**Work task**
Within the material below, filter for lines that hold the word "down".

**Data section**
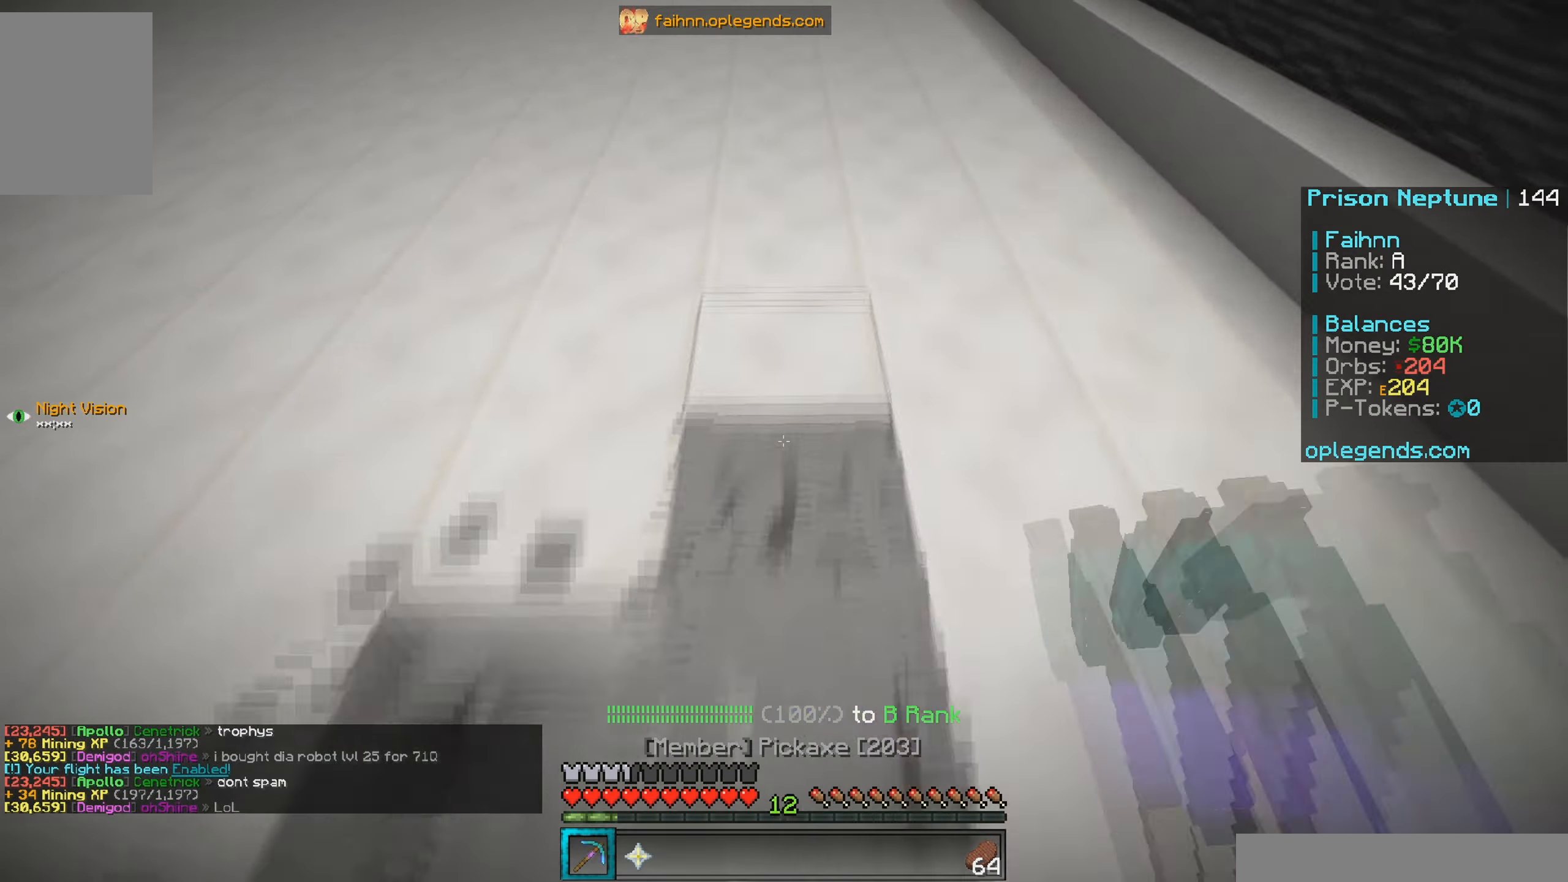
{"keys": ["a", "w"], "mouse": ["left"], "events": [[267, "a", "up"], [500, "a", "down"]]}
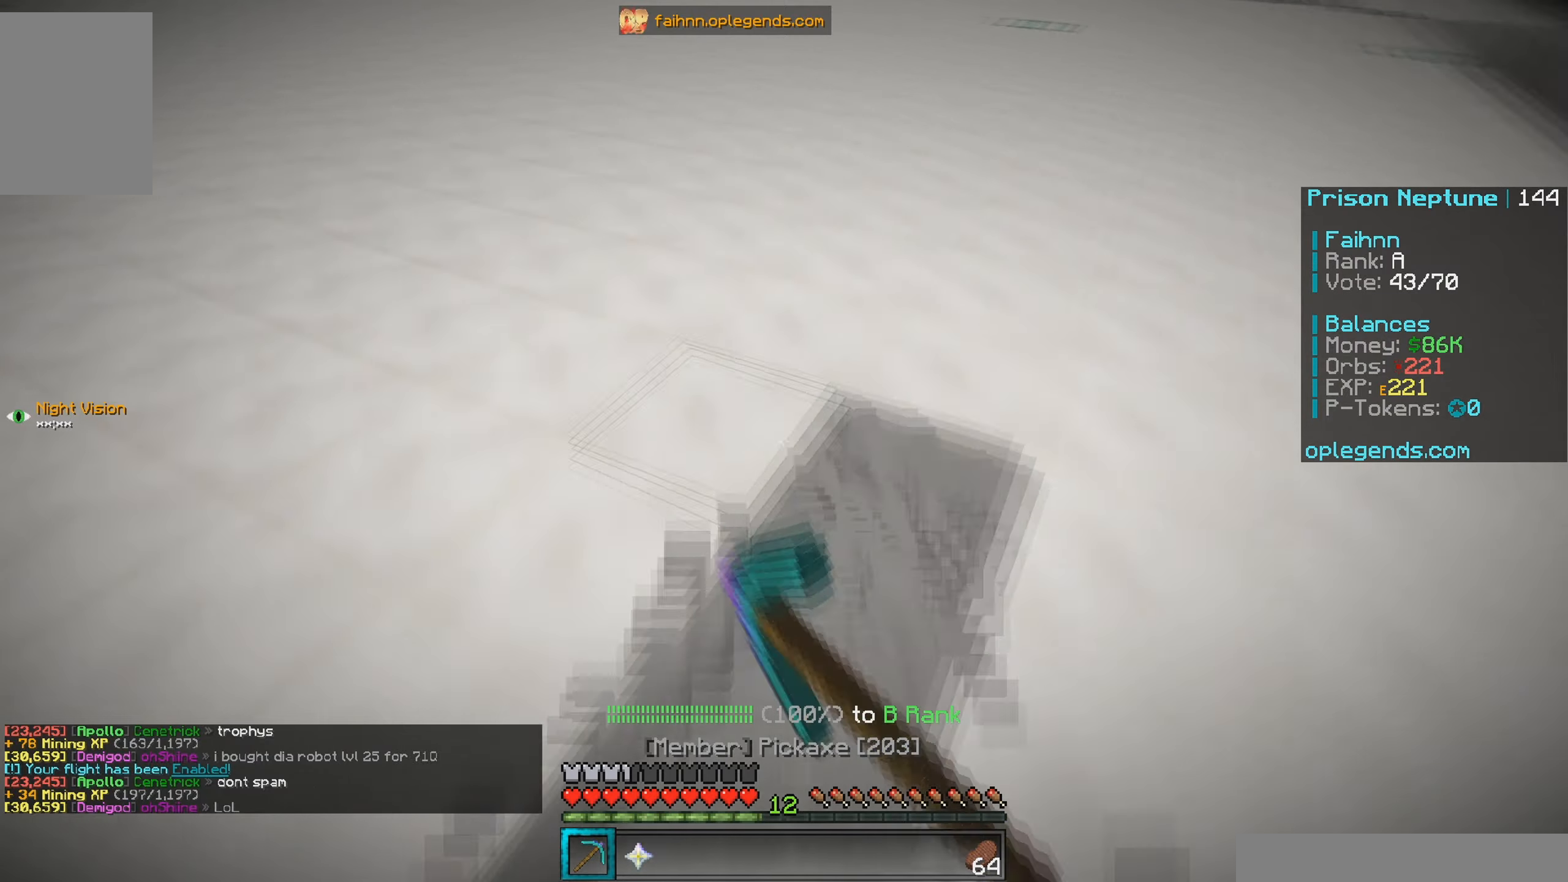
{"keys": ["w"], "mouse": ["left"], "events": [[350, "a", "up"]]}
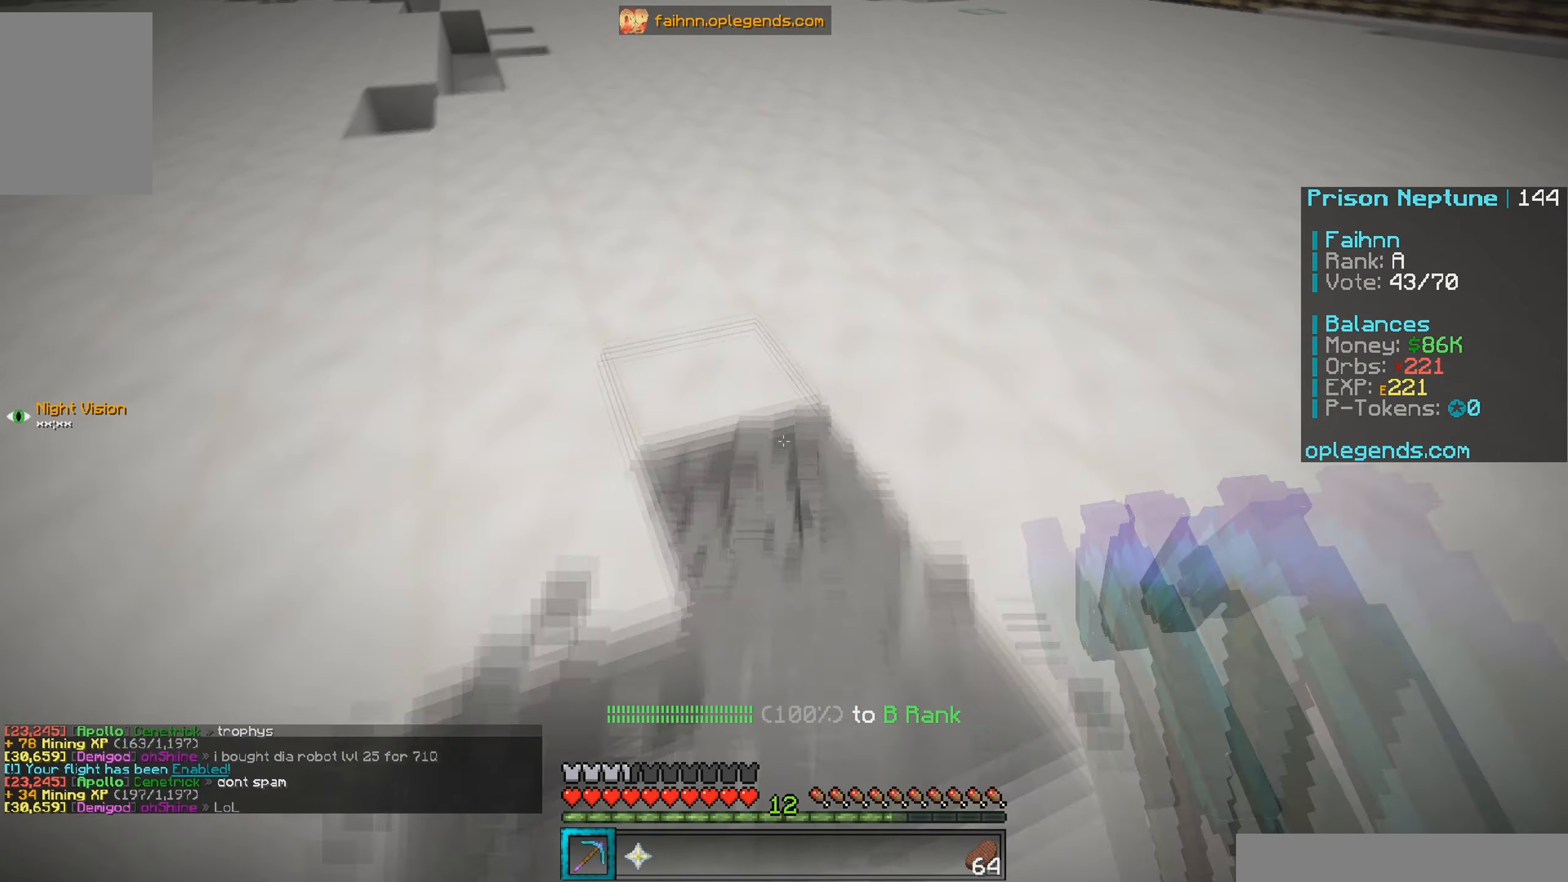
{"keys": ["d", "w"], "mouse": ["left"], "events": [[333, "d", "down"]]}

**Solution for this exercise**
{"keys": ["a", "w"], "mouse": ["left"], "events": [[267, "a", "up"], [500, "a", "down"]]}
{"keys": ["d", "w"], "mouse": ["left"], "events": [[333, "d", "down"]]}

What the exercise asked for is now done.